Directions for this task: Wherever the word "controller" appears in a line of the data, that line should be copied.

====================

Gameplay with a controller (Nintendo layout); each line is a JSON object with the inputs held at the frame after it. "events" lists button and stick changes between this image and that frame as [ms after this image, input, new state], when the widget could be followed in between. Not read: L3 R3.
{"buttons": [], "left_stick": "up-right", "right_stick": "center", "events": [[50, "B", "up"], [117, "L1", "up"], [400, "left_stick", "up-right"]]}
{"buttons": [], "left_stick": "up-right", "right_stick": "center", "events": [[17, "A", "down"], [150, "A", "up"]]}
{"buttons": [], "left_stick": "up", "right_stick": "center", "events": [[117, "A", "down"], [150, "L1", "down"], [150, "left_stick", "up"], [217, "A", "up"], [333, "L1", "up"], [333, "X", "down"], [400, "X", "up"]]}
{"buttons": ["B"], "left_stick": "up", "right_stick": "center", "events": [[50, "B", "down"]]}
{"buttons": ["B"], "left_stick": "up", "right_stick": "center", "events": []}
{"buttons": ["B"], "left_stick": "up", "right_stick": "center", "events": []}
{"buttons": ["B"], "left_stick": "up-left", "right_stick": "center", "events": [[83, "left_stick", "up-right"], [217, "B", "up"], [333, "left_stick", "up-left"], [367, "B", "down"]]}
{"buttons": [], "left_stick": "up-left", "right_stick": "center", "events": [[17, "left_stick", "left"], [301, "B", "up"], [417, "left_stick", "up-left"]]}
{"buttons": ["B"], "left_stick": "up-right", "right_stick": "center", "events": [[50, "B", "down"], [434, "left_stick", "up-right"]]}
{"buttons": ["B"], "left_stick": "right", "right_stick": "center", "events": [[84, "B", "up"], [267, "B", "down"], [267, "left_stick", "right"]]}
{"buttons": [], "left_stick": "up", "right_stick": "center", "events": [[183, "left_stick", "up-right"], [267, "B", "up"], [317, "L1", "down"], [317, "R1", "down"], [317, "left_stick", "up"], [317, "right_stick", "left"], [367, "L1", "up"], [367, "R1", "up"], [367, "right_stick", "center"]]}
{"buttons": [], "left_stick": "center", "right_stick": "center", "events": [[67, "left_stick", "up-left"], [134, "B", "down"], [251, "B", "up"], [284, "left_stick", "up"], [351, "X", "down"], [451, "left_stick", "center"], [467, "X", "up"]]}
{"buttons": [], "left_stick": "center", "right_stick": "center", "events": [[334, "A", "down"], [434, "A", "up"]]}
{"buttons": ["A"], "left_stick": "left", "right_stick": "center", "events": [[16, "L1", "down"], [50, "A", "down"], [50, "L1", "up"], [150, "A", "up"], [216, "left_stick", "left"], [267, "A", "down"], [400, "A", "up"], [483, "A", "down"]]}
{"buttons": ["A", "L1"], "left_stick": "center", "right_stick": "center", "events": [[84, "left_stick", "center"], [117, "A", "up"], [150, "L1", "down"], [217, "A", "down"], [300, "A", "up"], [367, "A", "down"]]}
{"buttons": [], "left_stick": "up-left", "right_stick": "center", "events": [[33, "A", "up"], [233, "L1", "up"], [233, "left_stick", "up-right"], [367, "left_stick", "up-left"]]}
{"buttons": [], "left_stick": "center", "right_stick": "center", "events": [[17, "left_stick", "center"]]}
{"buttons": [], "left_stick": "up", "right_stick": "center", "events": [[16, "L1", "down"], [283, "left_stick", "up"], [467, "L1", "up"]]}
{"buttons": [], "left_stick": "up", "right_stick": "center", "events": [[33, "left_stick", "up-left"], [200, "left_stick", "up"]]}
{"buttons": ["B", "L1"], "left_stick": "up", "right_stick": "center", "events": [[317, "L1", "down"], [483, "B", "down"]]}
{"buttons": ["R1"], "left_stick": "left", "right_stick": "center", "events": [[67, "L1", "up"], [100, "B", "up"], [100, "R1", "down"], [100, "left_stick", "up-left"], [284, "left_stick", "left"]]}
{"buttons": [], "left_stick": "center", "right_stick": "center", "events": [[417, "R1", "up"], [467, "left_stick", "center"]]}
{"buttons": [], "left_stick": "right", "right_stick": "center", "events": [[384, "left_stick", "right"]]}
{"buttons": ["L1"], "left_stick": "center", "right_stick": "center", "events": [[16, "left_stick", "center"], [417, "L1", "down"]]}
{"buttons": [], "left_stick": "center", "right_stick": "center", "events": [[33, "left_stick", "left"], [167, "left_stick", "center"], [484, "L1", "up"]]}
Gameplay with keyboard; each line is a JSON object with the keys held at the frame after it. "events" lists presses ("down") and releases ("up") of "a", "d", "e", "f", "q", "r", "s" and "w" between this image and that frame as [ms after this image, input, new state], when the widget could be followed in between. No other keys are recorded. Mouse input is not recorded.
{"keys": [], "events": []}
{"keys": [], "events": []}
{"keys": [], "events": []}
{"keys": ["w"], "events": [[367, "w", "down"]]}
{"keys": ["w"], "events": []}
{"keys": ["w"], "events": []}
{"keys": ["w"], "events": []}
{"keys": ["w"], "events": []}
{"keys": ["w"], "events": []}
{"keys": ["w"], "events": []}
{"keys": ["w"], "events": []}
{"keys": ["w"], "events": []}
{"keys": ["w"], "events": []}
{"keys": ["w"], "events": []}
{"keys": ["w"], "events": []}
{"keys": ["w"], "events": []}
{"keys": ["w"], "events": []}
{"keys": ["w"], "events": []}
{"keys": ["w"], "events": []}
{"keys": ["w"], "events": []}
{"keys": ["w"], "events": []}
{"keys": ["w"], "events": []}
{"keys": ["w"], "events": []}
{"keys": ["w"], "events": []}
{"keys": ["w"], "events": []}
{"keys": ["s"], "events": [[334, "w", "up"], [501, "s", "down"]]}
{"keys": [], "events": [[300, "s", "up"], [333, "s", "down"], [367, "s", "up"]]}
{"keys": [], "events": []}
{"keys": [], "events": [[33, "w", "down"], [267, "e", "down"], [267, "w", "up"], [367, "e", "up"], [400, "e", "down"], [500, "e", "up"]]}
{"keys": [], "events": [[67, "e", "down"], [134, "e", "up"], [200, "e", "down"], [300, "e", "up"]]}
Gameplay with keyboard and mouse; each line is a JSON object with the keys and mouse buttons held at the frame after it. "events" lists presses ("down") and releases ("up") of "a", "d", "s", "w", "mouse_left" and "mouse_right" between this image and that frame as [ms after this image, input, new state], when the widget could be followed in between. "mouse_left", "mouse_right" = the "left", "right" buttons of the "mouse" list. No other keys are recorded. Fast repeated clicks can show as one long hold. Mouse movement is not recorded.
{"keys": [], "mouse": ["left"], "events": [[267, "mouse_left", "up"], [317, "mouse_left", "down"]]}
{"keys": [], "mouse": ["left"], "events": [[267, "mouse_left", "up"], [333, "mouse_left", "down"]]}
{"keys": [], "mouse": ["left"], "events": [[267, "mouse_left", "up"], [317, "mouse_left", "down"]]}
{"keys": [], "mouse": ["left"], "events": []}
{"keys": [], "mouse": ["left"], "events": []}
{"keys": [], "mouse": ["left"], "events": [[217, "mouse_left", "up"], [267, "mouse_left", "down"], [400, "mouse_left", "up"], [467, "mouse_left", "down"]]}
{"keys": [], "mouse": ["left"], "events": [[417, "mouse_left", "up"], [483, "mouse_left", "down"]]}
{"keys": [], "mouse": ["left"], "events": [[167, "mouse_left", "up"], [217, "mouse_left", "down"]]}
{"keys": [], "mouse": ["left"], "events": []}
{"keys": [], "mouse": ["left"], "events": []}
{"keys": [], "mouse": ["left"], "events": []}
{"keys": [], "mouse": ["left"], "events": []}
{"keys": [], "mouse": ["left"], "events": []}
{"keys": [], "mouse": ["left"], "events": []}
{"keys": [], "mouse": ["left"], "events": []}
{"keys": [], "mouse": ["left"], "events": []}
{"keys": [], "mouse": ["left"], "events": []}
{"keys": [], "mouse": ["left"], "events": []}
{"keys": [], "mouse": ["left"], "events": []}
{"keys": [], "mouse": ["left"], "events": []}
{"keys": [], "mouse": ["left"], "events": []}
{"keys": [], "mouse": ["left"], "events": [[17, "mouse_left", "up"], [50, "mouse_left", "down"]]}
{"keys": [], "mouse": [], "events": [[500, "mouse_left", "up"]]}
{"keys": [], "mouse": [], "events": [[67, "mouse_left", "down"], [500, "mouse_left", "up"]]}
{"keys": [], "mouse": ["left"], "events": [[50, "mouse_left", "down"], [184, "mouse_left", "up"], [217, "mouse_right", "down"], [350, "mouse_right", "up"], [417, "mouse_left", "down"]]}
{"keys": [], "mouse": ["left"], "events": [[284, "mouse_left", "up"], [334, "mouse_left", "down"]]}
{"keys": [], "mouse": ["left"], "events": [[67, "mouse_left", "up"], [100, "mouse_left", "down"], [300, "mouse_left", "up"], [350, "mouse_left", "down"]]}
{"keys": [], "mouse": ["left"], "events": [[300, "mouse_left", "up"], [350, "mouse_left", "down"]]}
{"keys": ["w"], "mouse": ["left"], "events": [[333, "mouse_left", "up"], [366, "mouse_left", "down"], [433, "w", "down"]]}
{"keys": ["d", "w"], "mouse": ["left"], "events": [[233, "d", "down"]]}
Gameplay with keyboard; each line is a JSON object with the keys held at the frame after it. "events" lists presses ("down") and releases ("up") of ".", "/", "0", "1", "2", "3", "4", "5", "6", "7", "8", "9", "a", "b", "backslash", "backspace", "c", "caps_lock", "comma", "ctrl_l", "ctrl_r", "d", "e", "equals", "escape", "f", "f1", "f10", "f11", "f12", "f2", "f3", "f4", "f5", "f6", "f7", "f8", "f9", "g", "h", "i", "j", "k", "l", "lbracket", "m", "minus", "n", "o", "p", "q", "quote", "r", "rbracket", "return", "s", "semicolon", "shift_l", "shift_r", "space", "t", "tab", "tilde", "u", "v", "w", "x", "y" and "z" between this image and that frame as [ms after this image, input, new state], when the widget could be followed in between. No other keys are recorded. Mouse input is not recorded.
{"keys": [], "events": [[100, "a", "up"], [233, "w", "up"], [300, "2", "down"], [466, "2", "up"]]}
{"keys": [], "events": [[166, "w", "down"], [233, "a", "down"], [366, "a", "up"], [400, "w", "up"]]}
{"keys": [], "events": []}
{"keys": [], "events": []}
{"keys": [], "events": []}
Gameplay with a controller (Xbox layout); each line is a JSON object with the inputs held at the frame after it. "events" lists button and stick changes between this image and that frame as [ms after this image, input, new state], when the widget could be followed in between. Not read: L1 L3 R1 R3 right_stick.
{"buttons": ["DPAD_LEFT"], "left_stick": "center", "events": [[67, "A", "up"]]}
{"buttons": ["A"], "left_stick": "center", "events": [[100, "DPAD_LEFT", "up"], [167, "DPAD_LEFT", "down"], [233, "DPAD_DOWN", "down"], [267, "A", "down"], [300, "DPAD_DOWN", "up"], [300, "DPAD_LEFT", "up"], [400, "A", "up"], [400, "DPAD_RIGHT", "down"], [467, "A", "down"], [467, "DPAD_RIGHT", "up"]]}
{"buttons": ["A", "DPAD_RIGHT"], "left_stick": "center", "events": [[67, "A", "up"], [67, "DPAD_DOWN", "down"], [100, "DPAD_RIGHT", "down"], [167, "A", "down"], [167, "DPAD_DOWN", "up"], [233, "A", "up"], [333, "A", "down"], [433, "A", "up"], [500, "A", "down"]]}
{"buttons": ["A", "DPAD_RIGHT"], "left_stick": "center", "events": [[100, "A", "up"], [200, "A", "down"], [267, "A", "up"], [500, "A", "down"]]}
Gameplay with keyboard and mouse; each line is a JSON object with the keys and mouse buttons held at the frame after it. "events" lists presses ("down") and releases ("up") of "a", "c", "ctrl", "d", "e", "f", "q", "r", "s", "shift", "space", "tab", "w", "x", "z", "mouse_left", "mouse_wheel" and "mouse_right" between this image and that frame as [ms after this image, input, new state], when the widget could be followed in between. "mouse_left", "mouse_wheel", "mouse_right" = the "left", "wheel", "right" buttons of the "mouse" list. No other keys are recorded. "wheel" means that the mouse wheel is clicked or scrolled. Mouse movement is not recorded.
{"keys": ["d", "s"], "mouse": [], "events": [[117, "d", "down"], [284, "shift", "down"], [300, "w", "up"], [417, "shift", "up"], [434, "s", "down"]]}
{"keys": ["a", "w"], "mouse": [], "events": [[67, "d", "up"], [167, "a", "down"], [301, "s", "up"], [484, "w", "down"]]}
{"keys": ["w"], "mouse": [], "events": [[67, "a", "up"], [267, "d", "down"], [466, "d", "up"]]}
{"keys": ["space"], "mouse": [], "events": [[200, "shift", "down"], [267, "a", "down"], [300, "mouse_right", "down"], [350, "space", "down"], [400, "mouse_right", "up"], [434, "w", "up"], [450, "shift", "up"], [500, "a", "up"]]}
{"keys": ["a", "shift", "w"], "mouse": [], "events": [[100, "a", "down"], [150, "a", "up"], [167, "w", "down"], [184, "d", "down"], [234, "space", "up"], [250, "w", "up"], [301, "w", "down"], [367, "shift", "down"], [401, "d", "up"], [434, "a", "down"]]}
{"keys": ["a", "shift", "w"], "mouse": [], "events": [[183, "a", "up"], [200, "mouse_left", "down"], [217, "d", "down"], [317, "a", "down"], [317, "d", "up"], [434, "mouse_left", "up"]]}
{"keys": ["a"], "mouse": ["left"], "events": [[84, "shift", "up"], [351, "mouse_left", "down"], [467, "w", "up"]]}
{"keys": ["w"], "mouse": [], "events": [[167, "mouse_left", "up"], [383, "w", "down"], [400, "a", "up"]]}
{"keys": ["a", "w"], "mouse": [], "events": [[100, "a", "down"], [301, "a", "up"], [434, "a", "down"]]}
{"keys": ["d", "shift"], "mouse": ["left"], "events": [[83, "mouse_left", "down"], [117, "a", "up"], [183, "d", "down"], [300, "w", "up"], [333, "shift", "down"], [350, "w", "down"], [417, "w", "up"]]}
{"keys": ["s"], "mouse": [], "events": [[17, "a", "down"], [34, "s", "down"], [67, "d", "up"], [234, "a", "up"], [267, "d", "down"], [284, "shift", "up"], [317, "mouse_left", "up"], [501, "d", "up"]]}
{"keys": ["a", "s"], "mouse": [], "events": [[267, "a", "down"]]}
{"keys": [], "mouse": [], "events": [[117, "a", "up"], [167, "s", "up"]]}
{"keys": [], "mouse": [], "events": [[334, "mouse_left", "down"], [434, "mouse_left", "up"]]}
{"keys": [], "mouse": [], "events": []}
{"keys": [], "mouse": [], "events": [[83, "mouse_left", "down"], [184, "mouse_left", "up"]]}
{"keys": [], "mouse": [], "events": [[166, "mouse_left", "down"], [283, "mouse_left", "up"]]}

====================

Answer to the problem:
Gameplay with a controller (Nintendo layout); each line is a JSON object with the inputs held at the frame after it. "events" lists button and stick changes between this image and that frame as [ms after this image, input, new state], when the widget could be followed in between. Not read: L3 R3.
Gameplay with a controller (Xbox layout); each line is a JSON object with the inputs held at the frame after it. "events" lists button and stick changes between this image and that frame as [ms after this image, input, new state], when the widget could be followed in between. Not read: L1 L3 R1 R3 right_stick.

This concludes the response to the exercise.